А еще по ночам мы с Милкой строим планы – потом, когда уже ей нечего бояться. Я рассказываю Милке про Тюмень, где она никогда не была. Какие там улицы и как называются, какие институты и факультеты в них, легко ли получить квартиру. Я говорю, что – нелегко, а вот на Севере попроще, там молодым специалистам дают балок-вагончик или комнату в общаге. Не бог весть что, конечно, но на Севере все так живут, и жить так никому не стыдно. Она спрашивает, почему я с дневного перешел на заочное, по причине чего и был призван в армию. Дело в том, что в большом институте среди преподавателей всегда найдутся дурак или дура, которые испортят тебе жизнь, особенно если они заседают в парткоме и даже ректор их боится. Ректор так и сказал мне: «Не связывайся». Но выбор предложил: или отчисление за единственную, но хроническую, с первого курса, академическую задолженность, или перевод на заочное отделение. Вот я и перевелся – с третьего курса института прямым курсом под ружье в ГСВГ. Милке я конкретно ничего такого не рассказываю, просто говорю: так жизнь сложилась. Милка дуется, кусает губку и в наказание (кому – мне или себе?) требует подробностей моего романа с Галькой. Она так и говорит: «Расскажи про свой роман». Она меня еще в самом начале спросила, кто у меня был до армии. Я решил ей не врать – и вот теперь расплачиваюсь. Милка внимательно слушает, задает бесстыдные вопросы, и мы обычно ссоримся и снова миримся на топчане.
Сегодня, чувствую, примирения с Милкой не будет.
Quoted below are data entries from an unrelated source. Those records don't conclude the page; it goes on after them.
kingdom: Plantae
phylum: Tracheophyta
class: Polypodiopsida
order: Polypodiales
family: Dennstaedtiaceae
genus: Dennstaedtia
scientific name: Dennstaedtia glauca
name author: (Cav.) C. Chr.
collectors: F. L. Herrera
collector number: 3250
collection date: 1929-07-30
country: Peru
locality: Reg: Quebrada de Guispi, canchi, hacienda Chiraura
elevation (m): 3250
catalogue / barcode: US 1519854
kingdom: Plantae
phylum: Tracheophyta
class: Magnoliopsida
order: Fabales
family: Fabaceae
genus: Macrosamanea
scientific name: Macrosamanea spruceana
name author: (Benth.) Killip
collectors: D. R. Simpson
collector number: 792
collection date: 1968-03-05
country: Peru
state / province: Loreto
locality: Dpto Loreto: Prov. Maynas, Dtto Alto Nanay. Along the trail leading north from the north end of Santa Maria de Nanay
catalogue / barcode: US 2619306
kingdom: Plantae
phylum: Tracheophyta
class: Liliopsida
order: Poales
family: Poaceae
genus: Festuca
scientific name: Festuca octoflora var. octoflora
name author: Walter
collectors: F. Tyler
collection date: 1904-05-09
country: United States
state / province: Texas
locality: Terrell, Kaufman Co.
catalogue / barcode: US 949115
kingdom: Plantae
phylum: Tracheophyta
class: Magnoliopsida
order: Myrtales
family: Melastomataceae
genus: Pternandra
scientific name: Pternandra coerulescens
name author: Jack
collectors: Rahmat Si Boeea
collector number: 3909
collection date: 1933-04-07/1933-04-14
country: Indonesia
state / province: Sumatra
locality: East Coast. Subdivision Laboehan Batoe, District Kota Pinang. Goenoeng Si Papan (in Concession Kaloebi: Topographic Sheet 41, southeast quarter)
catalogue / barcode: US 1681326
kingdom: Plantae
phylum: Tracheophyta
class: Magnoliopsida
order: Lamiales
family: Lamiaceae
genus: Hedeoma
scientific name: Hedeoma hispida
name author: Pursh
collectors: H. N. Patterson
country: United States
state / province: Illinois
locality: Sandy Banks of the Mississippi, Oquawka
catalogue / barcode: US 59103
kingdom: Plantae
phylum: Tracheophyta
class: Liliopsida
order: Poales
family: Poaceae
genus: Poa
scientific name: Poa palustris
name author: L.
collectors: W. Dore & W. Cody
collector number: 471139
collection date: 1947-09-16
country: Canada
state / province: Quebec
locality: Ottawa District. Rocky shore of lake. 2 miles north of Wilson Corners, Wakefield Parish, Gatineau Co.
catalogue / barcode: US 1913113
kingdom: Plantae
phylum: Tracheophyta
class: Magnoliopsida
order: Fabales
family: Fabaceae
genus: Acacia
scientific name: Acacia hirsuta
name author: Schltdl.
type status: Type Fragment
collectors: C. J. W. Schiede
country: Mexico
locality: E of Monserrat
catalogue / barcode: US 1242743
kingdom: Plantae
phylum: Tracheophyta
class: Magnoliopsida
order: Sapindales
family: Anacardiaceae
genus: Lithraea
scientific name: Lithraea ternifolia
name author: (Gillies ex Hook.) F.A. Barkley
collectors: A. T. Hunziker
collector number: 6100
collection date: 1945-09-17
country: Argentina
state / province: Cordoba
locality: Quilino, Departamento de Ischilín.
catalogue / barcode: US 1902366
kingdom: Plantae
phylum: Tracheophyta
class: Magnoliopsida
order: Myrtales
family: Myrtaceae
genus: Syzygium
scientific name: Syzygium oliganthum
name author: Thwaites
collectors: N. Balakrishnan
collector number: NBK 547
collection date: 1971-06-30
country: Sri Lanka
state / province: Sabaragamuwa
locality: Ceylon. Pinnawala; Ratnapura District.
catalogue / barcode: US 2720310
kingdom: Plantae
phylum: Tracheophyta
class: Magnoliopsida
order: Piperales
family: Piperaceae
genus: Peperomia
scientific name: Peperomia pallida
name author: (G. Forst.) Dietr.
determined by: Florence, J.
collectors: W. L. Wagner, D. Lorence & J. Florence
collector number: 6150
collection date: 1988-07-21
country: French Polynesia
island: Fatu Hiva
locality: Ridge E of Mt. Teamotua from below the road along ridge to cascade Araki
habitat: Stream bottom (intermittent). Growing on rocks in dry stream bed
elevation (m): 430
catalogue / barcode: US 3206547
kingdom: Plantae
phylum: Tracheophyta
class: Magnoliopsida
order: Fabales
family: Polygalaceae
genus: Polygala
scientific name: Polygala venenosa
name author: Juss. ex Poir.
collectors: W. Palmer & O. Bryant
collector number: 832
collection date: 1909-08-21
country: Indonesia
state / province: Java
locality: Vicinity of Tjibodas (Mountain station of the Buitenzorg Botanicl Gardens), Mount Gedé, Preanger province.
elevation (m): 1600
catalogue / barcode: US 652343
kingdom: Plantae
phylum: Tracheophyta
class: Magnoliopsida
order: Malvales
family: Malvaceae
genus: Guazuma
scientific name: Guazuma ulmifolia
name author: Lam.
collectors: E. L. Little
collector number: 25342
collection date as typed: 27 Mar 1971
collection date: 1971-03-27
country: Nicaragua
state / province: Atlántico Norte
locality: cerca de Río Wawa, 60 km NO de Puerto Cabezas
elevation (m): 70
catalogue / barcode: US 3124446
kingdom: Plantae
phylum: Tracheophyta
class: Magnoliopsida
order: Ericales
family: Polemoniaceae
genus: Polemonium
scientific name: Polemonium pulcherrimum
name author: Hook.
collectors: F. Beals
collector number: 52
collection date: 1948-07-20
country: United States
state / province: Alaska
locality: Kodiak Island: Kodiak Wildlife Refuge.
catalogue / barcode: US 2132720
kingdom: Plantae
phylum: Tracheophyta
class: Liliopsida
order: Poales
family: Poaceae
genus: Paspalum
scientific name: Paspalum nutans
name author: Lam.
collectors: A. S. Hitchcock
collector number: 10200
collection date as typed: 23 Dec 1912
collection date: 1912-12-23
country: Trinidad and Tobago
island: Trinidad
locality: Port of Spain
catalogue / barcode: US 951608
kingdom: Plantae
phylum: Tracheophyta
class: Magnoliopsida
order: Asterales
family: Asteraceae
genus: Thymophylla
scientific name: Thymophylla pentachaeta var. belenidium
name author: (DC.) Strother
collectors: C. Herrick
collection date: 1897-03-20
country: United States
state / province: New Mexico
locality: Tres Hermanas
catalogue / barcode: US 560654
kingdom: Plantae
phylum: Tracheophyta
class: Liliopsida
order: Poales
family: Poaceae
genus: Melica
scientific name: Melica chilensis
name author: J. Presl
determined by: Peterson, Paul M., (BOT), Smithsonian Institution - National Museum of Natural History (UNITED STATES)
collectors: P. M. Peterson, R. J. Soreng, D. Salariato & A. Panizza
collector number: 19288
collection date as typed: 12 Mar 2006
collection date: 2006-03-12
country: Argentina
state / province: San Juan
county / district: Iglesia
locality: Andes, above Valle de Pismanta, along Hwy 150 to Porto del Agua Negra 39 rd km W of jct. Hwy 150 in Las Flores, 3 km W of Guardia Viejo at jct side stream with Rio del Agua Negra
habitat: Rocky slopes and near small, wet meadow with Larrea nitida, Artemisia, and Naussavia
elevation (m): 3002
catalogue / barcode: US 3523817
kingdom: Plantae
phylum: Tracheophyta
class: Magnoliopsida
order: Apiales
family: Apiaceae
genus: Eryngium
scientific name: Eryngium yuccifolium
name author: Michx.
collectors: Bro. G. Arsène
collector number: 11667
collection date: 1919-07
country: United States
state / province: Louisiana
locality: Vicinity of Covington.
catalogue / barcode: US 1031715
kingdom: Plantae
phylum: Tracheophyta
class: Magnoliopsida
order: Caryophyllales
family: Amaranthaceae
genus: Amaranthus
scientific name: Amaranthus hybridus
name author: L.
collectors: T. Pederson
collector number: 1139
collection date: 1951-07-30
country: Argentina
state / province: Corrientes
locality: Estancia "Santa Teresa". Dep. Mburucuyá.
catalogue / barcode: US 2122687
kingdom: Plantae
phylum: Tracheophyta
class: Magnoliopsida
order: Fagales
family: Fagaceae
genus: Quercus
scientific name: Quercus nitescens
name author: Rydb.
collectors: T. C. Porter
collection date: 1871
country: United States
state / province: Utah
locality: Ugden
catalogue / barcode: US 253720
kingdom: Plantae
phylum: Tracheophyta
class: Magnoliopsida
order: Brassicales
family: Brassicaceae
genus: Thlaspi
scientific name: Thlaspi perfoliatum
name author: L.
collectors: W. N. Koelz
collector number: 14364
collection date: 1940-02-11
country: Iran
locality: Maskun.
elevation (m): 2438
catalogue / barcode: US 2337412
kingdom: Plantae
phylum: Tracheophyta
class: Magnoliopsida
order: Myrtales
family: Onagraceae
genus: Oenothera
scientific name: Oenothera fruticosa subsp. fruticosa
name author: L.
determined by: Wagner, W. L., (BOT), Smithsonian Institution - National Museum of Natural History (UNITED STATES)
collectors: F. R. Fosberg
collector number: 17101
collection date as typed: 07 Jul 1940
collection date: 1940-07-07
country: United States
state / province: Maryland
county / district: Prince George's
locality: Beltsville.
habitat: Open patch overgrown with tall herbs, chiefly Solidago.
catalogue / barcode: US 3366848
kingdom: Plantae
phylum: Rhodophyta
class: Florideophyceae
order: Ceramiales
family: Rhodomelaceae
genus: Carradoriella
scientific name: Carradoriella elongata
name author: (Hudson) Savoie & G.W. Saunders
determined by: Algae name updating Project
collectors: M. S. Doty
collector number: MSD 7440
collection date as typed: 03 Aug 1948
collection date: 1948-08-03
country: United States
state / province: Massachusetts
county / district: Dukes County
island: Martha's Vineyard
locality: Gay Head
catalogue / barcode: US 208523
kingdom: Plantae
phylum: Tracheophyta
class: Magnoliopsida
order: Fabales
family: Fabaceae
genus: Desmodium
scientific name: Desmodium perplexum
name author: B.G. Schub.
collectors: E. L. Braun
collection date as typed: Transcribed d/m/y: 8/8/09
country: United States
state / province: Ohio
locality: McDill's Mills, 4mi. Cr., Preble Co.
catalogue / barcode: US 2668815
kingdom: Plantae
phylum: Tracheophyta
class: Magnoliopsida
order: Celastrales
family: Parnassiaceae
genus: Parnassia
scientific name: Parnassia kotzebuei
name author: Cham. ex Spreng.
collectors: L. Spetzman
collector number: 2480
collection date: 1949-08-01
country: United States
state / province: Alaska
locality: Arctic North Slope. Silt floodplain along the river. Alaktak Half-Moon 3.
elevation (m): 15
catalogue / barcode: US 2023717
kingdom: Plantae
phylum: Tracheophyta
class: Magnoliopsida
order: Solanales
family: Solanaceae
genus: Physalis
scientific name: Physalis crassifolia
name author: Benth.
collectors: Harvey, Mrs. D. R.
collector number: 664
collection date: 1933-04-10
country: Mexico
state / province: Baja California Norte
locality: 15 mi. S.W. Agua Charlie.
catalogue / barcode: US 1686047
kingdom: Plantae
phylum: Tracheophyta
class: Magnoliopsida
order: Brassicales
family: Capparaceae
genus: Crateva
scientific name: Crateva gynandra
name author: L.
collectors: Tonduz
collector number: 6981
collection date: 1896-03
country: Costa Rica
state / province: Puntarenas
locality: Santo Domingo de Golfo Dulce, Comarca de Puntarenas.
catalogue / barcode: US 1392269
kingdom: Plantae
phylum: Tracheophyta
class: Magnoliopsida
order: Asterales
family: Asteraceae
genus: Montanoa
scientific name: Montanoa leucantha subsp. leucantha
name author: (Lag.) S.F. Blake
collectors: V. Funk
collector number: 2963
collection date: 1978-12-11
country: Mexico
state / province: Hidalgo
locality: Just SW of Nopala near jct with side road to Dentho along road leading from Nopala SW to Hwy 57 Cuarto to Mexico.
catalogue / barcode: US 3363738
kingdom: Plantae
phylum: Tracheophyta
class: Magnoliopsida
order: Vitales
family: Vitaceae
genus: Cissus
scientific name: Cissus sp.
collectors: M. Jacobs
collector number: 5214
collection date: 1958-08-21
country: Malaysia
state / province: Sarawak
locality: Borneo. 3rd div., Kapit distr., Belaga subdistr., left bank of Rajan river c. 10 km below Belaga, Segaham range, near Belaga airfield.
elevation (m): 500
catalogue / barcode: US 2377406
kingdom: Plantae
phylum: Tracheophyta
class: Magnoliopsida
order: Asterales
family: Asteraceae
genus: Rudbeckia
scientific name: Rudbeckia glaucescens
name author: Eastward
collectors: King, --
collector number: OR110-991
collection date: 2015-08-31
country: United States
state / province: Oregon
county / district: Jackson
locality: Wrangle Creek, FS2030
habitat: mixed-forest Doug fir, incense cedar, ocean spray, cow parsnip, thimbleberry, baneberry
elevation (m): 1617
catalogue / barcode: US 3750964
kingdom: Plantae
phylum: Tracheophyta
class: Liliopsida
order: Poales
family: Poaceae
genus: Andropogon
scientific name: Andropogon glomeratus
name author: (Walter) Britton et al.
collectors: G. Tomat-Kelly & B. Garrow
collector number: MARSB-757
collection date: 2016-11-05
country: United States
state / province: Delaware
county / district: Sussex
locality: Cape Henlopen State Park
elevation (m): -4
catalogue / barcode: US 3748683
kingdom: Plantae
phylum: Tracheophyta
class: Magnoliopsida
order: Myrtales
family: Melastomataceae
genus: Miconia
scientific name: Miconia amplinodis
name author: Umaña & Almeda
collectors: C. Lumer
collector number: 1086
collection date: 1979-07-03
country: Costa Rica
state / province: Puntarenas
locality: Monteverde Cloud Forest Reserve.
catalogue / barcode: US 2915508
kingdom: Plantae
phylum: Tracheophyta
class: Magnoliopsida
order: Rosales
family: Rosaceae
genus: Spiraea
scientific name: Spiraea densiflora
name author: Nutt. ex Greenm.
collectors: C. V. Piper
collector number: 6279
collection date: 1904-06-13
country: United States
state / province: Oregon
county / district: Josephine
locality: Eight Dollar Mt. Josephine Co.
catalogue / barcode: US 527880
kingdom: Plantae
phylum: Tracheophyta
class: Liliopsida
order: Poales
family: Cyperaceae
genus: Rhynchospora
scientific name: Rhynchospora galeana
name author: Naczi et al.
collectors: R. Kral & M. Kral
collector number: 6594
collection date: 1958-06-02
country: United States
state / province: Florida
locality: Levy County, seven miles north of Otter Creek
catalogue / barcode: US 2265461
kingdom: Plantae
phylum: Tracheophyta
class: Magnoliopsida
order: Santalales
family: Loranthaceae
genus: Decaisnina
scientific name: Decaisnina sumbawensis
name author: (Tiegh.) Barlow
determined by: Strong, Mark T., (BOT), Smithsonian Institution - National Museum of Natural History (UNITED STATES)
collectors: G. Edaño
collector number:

А мне нестерпимо, до тянущей боли, хочется с ней на топчан. Полтора солдатских года я прожил без этого, поначалу мучился, потом привык, ушло из головы. О бабах в армии треплются только салаги и дураки из стариков, нормальные деды эту тему не трогают. Те же, кто треплется, делают это с такою грязью и таким враньем, что тянет по зубам им врезать, но в армии грязно говорить о бабах – мужское законное право, и нарушать его не принято. Мои друзья сержанты Полишко и Николенко, которые не ругаются матом, подобных разговоров сторонятся, но и не пресекают тоже. Такой вот есть негласный уговор. О бабах грязно можно в общем. Конкретно же про ту, чью фотку солдат держит в тумбочке, как бы нельзя – по тому же негласному сговору. Но можно, если драки не боишься. Мне лично эта тема по фигу, но нынче я сердит на Милку. И когда она еще раз произносит себе под нос, без выражения: «Ты мне мешаешь читать», – я молча встаю и ухожу в палату. Представить не могу, почему сегодня ей вожжа под хвост попала. Так моя бабушка любила говорить, когда я, маленький, не слушался ее: вожжа под хвост попала...
На мне только халат поверх белья, я складываю его аккуратно на тумбочку и забираюсь под одеяло. На подушке соседней койки чернеет Валеркин затылок, друг спит так крепко, что даже не храпит. Если бы не он, я бы плюнул и вообще ушел в каптерку, а так он по подъему без меня может растеряться в новом месте. Лежу и думаю про Гальку, с которой было много проще. Я как-то сразу догадался, что она мне даст, притом даст без истерики. И вообще она к этому делу, как потом выяснилось, относилась почти по-мужски, полагая его, это дело, обоюдным удовольствием, а не женской смертной жертвою мужчине. Мне это крепко нравилось, а вот сейчас не очень – по двум простым причинам. Во-первых, после моего отбытия в армию она то дело вряд ли разлюбила. Во-вторых, мне нравится Милка. И даже очень – более серьезных формулировок я избегаю. Две абсолютно разные женщины, и ни та, ни другая не спросила меня про любовь. И причины здесь тоже разные, я это понимаю и по-своему им благодарен. Особенно Милке и прямо сейчас, когда я злой и не могу заснуть.